Honestly, the only serious challenge I have in my job is getting people to do stuff in a maintainable, reliable way despite the fact it costs a little more in QA of the automation (or manual change control processes that IT frequently resists). Automation is not the right solution when human QA and manual intervention is an order of magnitude less expensive than the potential problems created by a non-technical user.
You have to realize the only person who _really_ understands most heavily integrated systems are technical folks and automating abstractions to allow non-technical users to make sweeping system-wide changes is a bad idea (even if it is easier on IT).
> Top performers have usually crept towards the high end of the salary available to them, and they're aware that grunt work isn't necessarily a good cost / value tradeoff for the company they're working for, nor a good tradeoff for their human capital vs income earned.
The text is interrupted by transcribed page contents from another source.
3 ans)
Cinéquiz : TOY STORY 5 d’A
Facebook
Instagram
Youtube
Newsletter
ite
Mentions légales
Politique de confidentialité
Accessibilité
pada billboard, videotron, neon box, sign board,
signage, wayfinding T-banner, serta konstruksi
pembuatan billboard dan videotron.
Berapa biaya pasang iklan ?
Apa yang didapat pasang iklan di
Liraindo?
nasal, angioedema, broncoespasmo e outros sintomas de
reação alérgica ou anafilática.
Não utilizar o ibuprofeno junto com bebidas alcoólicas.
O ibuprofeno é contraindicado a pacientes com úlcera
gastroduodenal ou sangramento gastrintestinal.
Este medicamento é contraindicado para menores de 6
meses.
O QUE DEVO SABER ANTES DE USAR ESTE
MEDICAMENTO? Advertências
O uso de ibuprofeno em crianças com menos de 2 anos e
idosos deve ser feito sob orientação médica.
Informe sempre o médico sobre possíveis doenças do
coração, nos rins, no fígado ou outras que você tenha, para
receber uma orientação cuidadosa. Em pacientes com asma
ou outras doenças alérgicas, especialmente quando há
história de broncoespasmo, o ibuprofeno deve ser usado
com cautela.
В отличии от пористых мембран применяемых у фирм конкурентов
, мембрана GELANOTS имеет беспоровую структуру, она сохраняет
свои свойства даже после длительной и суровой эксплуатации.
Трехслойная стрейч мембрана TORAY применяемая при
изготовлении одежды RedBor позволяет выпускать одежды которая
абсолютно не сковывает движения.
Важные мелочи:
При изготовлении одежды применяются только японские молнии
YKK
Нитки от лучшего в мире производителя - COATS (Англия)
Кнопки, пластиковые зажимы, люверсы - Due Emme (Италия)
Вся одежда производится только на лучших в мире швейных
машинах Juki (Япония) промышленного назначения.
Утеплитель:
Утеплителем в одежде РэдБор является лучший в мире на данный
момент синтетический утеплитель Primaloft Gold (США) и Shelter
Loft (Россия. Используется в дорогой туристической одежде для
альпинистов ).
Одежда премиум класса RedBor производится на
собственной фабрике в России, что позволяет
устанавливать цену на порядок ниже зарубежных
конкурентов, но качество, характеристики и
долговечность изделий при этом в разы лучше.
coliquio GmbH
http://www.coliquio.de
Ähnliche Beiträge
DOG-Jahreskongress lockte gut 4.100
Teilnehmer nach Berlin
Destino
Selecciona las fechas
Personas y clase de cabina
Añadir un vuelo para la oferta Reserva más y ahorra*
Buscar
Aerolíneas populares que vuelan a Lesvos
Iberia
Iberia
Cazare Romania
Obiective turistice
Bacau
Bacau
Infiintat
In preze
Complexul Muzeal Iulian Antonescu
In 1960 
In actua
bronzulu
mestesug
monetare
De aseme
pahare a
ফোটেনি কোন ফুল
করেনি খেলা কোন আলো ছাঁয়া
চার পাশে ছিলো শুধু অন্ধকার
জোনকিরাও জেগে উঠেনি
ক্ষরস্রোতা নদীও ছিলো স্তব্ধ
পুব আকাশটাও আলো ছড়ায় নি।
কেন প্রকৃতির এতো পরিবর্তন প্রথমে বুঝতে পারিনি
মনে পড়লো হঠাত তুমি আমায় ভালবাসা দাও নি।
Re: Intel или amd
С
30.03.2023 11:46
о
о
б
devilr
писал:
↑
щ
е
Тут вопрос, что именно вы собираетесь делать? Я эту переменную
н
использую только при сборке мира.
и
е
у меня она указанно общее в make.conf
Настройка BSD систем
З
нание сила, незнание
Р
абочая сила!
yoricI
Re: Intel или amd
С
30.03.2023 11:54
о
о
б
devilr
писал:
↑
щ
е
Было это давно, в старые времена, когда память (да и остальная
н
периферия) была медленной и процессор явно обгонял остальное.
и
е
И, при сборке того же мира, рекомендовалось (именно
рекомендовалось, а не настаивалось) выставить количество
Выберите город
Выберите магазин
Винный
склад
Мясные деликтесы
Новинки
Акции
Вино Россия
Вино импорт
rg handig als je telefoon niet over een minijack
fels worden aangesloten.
The problem is, you can't always automate grunt work. For instance, matrix rate shipping is something that is (effectively) a business rule that is maintained manually across multiple systems. Someone, somewhere is going to have manually determine that business rule and apply it.
Now, lets say you are crafty and you automate the f out of this process so they just have to type some values into a spreadsheet and upload it. Or a form. Or whatever.
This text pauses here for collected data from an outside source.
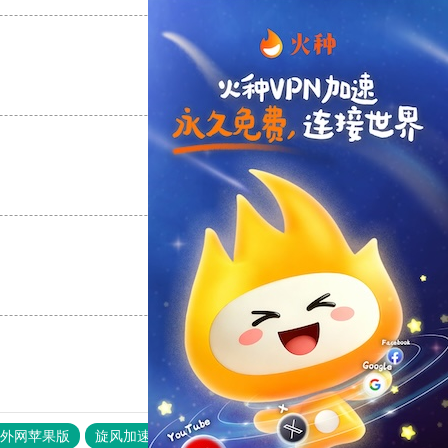
支持
[0]
反对
[0]
支持
[0]
反对
[0]
支持
[0]
反对
[0]
器外网苹果版
旋风加速度器
快连加速器
原子加速器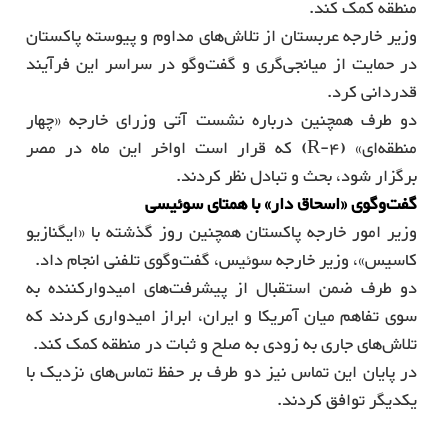
منطقه کمک کند.
وزیر خارجه عربستان از تلاش‌های مداوم و پیوسته پاکستان
در حمایت از میانجی‌گری و گفت‌وگو در سراسر این فرآیند
قدردانی کرد.
دو طرف همچنین درباره نشست آتی وزرای خارجه «چهار
منطقه‌ای» (R-4) که قرار است اواخر این ماه در مصر
برگزار شود، بحث و تبادل نظر کردند.
گفت‌وگوی «اسحاق دار» با همتای سوئیسی
وزیر امور خارجه پاکستان همچنین روز گذشته با «ایگنازیو
کاسیس»، وزیر خارجه سوئیس، گفت‌وگوی تلفنی انجام داد.
دو طرف ضمن استقبال از پیشرفت‌های امیدوارکننده به
سوی تفاهم میان آمریکا و ایران، ابراز امیدواری کردند که
تلاش‌های جاری به زودی به صلح و ثبات در منطقه کمک کند.
در پایان این تماس نیز دو طرف بر حفظ تماس‌های نزدیک با
یکدیگر توافق کردند.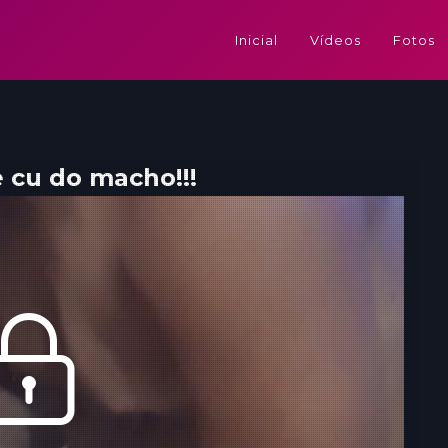
Inicial
Vídeos
Fotos
 cu do macho!!!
What happens if your validation is not 100% correct and you are relying on non-IT people to QA this update that impacts multiple systems?
You lose $50k before the defect is fixed because instead of having someone who understood the impact from end to end dealing with it, you gave it to a business person who found a novel way to work around your validation to "make it work". The cost of annual, manual updates by a 6 figure salaried programmer would have been less than $5k a year.
So the wise, automation oriented programmer fixes the defects in validation, writes some more unit tests, and so forth. Then, lo and behold, it happens a second time on Black Friday and you end up giving out 6 figures in $$ due to a "software error" that was due to a business person setting everything to $0.01 because they misunderstood something.).
Now, you might blame the business person but given this has happened for the Nth time before this person automated it...they should have known better and required some sort of manual validation step by QA/IT/whatever.
Some things you really, really must have a manual sanity check on because of how critical they are and the business risk involved and automating it to the point you hand it off to someone else for minimal manual work is not the right decision.
I've seen this with controlled substances, regulated products moving across borders, shipping, and a dozen other things. Non-technical people being handed powerful automated tools they don't 100% understand is not always the correct solution.